### Reading text
Yes to a ban on cell-phones while driving with real teeth in it. It's about time.


Like this comment
Posted by Bicycling Neighbor
a resident of Another Palo Alto neighborhood
on Aug 16, 2011 at 12:43 pm

Correct information is important. It is incorrect to infer that the PAPD doesn't issue citations to cyclists. Palo Alto Police does issue citations to bicyclists for all kinds of violations, including: running stop signs, wrong-way riding, underage cyclists not wearing helmets, and many others. Now that the new texting restrictions are in place, the police will enforce the laws with cyclists and motorists as they are required to do.

Sadly, every scofflaw can't be ticketed every time they break the law. (We don't have enough police to cover every street every moment.)

That said, the number of people killed by cars every year far exceeds those killed by bicycles. That's not to say the SF incident should be excused. It absolutely should not. Vehicle operators are responsible to comply with the vehicle laws, including stopping at red lights and YIELDing to pedestrians. This cyclist should and probably will be prosecuted if the thread is correct and he was legally at fault for the death of a person.

I am a big proponent for all vehicle operators sharing the road safely. Mr. Martin, I have seen you ride your bike. You rarely signal turns, you sometimes wrong-way ride, and you don't consistently stop at STOP signs. Though this next one is not a legal matter, you never wear a helmet. A properly fitted helmet could reduce the chance of injury to your brain in a crash by as much as 88%. I urge you to take a good bike safety class. It's good to see you bicycling--a great way to get exercise and an efficient, and economically/environmentally sustainable way to transport oneself--but I hope you will learn and practice basic bike safety skills more carefully for your own safety, and the safety of others who share the road with you.

If each of us takes individual responsibility for being a safe vehicle operator(regardless of the kind of vehicle we are using), complying with the law, we will all be better off.

Let's take care of each other.




Like this comment
Posted by obey the law
a resident of Downtown North
on Aug 16, 2011 at 12:49 pm

Obey the law. Turn off your cell phone when you are driving. That kid in the crosswalk that you are about to hit might be your own. How can anyone possibly be in favor of reckless driving?


Like this comment
Posted by Karellen
a resident of Downtown North
on Aug 16, 2011 at 1:06 pm

"...the driver did not break the law to cause the accident."

Oh good. So it isn't against the law to fail to operate with due care and run someone over from behind. It's not illegal to drive too fast for conditions either. Why didn't I think of that before.


Like this comment
Posted by Anon.
a resident of Crescent Park
on Aug 16, 2011 at 1:17 pm

I don't think this is fair, why penalize people who have no problem knowing when and where it is safe to do "whatever" in a car, and when it is not, and ignore when people are obviously being idiot drivers.

Virtually every time I go out driving now I see someone doing something stupid in a car on the phone, texting, eating, or whatever, and then there are people NOt doing something stupid while they are doing the exact same things.

If the police would stick to ticketing people actually doing something, and then include in the ticket that they were also texting or whatever while driving, it could be additional information to help manage "bad" drivers instead of blanketly including drivers that seem to have no problem with driving.
######
Required action 1
According to the comment thread, by how much could a properly fitted helmet reduce the chance of brain injury in a crash?
### Extracted information
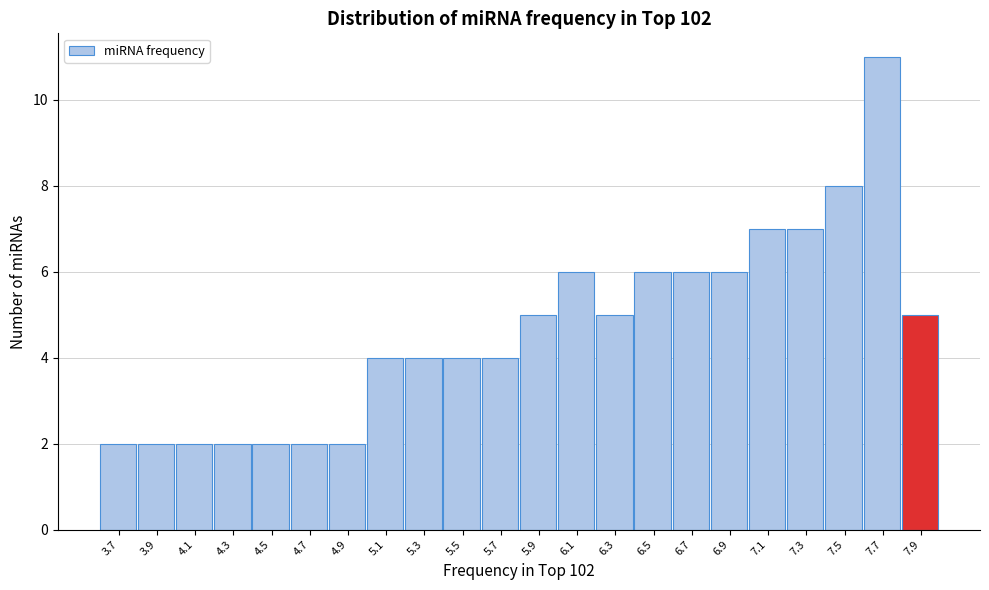

Reading left to right, transcribe all the data shown in this chart.

2	2	2	2	2	2	2	4	4	4	4	5	6	5	6	6	6	7	7	8	11	5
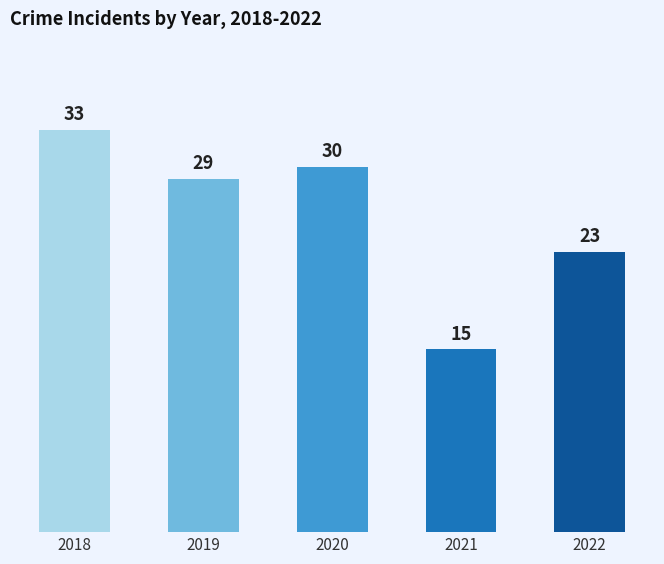

How many data points are less than 29?

2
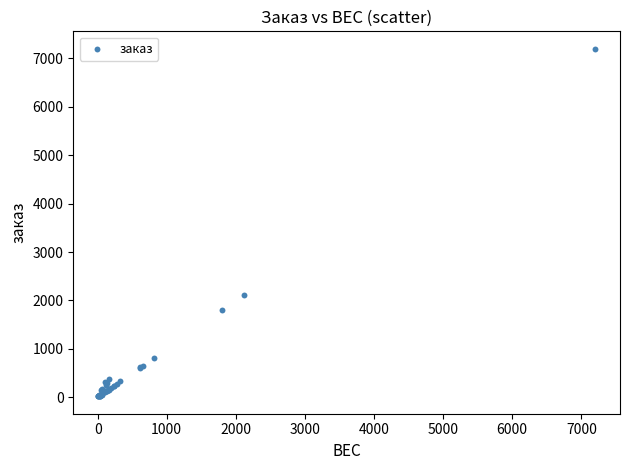

What Y value in the scatter plot is closest to 3610?

2120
######
Required action 2
Arrange every line of the entries that follow the comment thread as a numbered list, omitting the pictures and any blank lines.

Solution 1
By as much as 88%.

Solution 2
1. Reading left to right, transcribe all the data shown in this chart.
2. 2	2	2	2	2	2	2	4	4	4	4	5	6	5	6	6	6	7	7	8	11	5
3. How many data points are less than 29?
4. 2
5. What Y value in the scatter plot is closest to 3610?
6. 2120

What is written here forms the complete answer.